# pytać kogoś/ pytać się kogoś



## Knieja

Witajcie,

Czy użycie zaimka "się" z czasownikiem "pytać" też was tak razi jak mnie? Zostałam pouczona w innej rozmowie (jej tytuł: "rozbój w biały dzień") na forum, że obie formy są poprawne (powołano się na poradnie językową PWN), a więc przyznaję, że się pospieszyłam z pouczaniem innych, że forma "pytać się kogoś o coś" jest błędna. Niemniej jednak uważam, że powinna być unikana, zwłaszcza w języku pisanym(!).
Co o tym sądzicie?


----------



## jazyk

Ja się muszę koncentrować, kiedy mówię po polsku, żebym powiedział pytać kogoś i nie pytać się kogoś, bo w języku czeskim używa się wariantu z zaimkiem zwrotnym. W tym forum nauczyłem się, że ten zaimek jest też możliwe z tym czasownikiem. Teraz jestem mniej zmartwiony, bo wiem, że moja polszczyzna nie będzie brzmiała tak dziwnie, jeżeli go użyję.


----------



## mcibor

Muszę przyznać, że nigdy na to nie zwracałem uwagi i dopiero tutaj zostałem uświadomiony, że pytać nie jest czasownikiem zwrotnym.
Dla mnie obydwie formy brzmią całkowicie naturalnie i używam ich prawie zamiennie.

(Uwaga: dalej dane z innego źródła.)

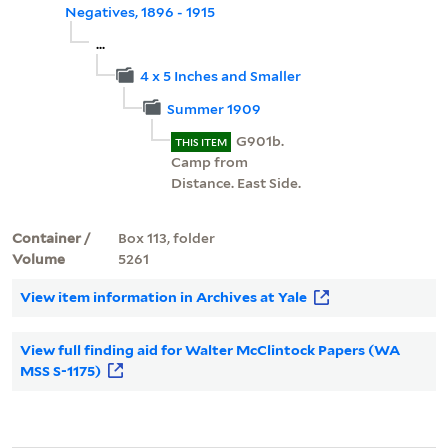
Negatives, 1896 - 1915
...
4 x 5 Inches and Smaller
Summer 1909
G901b.
THIS ITEM
Camp from
Distance. East Side.
Container /
Box 113, folder
Volume
5261
View item information in Archives at Yale
View full finding aid for Walter McClintock Papers (WA
MSS S-1175)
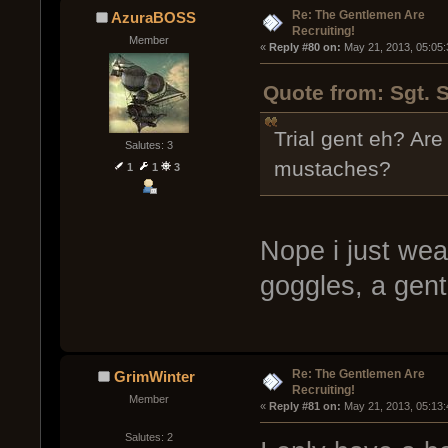
Re: The Gentlemen Are
AzuraBOSS
Recruiting!
Member
« 
Reply #80 on:
 May 21, 2013, 05:05
Quote from: Sgt. 
Trial gent eh? Are
Salutes: 3
mustaches?
1
1
3
Nope i just wea
goggles, a gent
Re: The Gentlemen Are
GrimWinter
Recruiting!
Member
« 
Reply #81 on:
 May 21, 2013, 05:13
Salutes: 2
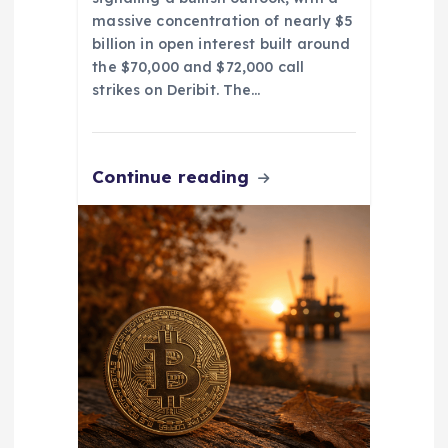
massive concentration of nearly $5
billion in open interest built around
the $70,000 and $72,000 call
strikes on Deribit. The…
Continue reading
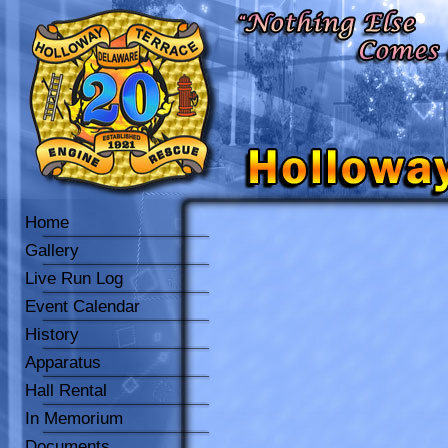
Home
Gallery
Live Run Log
Event Calendar
History
Apparatus
Hall Rental
In Memorium
Documents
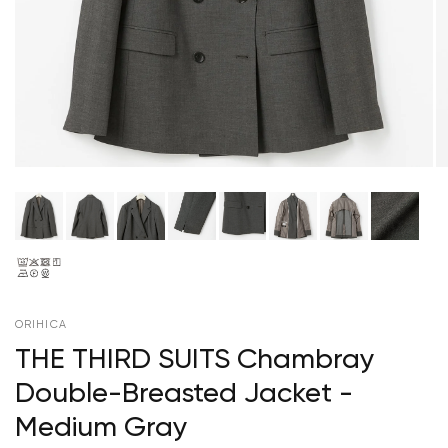
ORIHICA
THE THIRD SUITS Chambray
Double-Breasted Jacket -
Medium Gray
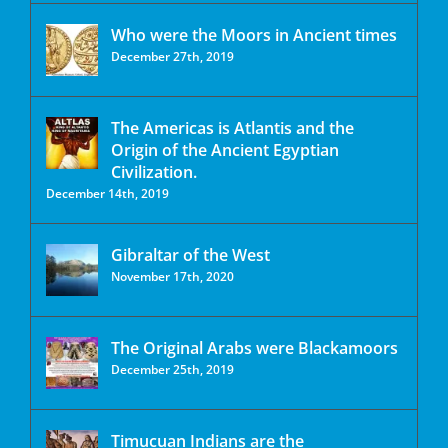
Who were the Moors in Ancient times
December 27th, 2019
The Americas is Atlantis and the
Origin of the Ancient Egyptian
Civilization.
December 14th, 2019
Gibraltar of the West
November 17th, 2020
The Original Arabs were Blackamoors
December 25th, 2019
Timucuan Indians are the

@Jazyk, zdecydowanie nie będziesz brzmiał dziwnie mówiąc "pytałem się kolegów..."


----------



## fragile1

To pewnie jak w wielu wypadkach kwestia czasu i obie formy stana sie prawidlowe. 
Przy poziomie jezyka w mediach i przy tym, ze jezyk caly czas ewoluuje - nie ma sily.
Mi jeszcze lepiej brzmi pytac kogos o cos.
Jazyk, Twoj polski  (jak mniemam na Brazylijczyka) jest doskonaly i wierz mi, niejedn Polak nie zastanawia sie nad takimi niuansami. 
ten zaimek też jest  możliwy - ja bym tak powiedziala


----------



## Greg from Poland

Rzeczywiście, temat bardzo ciekawy.

Nawet jeśli forma z "się" nie jest poprawna (tego pewny nie jestem), to z pewnością w niedługim czasie będzie - wielu ludzi się nią posługuje.


----------



## JakubikF

W przeważającej większości mówię "pytać się kogoś" a nie "pytać kogoś", ale obie formy brzmią dla mnie poprawnie.


----------



## fragile1

Pytac sie kogos ma w sobie troche nielogicznesci. Bo pytac sie - to jakby samego/samej sie. Im wiecej mysle o tym tym sie bardziej sklaniam, ze jednak jak od kogos wiedzy potrzebujemy to pytac kogos o cos
A czy ktos umie obronic "pytac sie kogos"? Moze to mozna jakos wyjasnic, czemu ta forma jest poprawna?


----------



## Szymon Krulikowski

fragile1 said:


> Pytac sie kogos ma w sobie troche nielogicznesci. Bo pytac sie - to jakby samego/samej sie. (...)
> A czy ktos umie obronic "pytac sie kogos"? Moze to mozna jakos wyjasnic, czemu ta forma jest poprawna?



Możliwe, że _pytać się kogoś_ sugeruje, że zapytanie jest kierowane do pewnej osobie w imieniu i interesie pytającego.


----------



## Knieja

A czy ktos umie obronic "pytac sie kogos"? Moze to mozna jakos wyjasnic, czemu ta forma jest poprawna?[/quote]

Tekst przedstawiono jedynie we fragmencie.